What is required →
Can you pull out each line of the data below that includes the word "parameters"?

(Data entries)
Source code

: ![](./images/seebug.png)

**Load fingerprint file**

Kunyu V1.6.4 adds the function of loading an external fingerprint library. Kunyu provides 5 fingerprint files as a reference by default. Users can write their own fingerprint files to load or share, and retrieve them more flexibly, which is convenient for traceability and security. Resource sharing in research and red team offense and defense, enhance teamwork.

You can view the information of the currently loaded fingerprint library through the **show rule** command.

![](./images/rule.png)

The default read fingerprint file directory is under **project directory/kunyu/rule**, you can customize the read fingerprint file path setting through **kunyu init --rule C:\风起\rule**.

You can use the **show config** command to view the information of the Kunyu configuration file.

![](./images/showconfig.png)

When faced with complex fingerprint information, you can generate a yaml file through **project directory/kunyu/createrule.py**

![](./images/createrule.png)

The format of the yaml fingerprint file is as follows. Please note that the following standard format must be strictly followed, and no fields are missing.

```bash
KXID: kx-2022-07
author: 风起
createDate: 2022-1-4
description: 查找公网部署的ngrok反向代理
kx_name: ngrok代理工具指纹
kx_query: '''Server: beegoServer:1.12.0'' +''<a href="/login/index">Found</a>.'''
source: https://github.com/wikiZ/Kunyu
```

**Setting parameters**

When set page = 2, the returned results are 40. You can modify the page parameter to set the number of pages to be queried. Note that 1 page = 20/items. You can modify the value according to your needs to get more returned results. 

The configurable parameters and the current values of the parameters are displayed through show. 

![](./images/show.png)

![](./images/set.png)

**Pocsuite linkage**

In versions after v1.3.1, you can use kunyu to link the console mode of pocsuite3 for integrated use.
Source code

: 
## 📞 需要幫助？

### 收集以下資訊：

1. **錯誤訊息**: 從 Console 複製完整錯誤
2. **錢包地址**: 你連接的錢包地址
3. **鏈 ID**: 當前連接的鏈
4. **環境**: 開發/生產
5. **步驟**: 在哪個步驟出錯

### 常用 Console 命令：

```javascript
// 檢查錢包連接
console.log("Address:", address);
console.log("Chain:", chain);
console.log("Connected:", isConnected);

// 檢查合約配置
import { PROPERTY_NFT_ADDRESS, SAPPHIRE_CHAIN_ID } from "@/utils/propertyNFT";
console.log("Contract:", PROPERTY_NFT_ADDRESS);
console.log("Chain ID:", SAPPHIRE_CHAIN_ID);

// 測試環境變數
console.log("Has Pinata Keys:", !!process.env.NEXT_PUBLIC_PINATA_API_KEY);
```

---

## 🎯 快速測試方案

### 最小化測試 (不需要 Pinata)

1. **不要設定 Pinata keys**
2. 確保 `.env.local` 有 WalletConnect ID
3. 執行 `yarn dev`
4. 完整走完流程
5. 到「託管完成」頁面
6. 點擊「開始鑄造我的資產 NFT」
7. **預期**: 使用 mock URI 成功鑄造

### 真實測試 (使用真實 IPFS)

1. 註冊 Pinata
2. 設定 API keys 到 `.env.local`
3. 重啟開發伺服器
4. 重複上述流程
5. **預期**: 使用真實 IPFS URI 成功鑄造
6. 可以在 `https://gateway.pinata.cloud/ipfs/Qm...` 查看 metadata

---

Answer space →
**Setting parameters**
The configurable parameters and the current values of the parameters are displayed through show. 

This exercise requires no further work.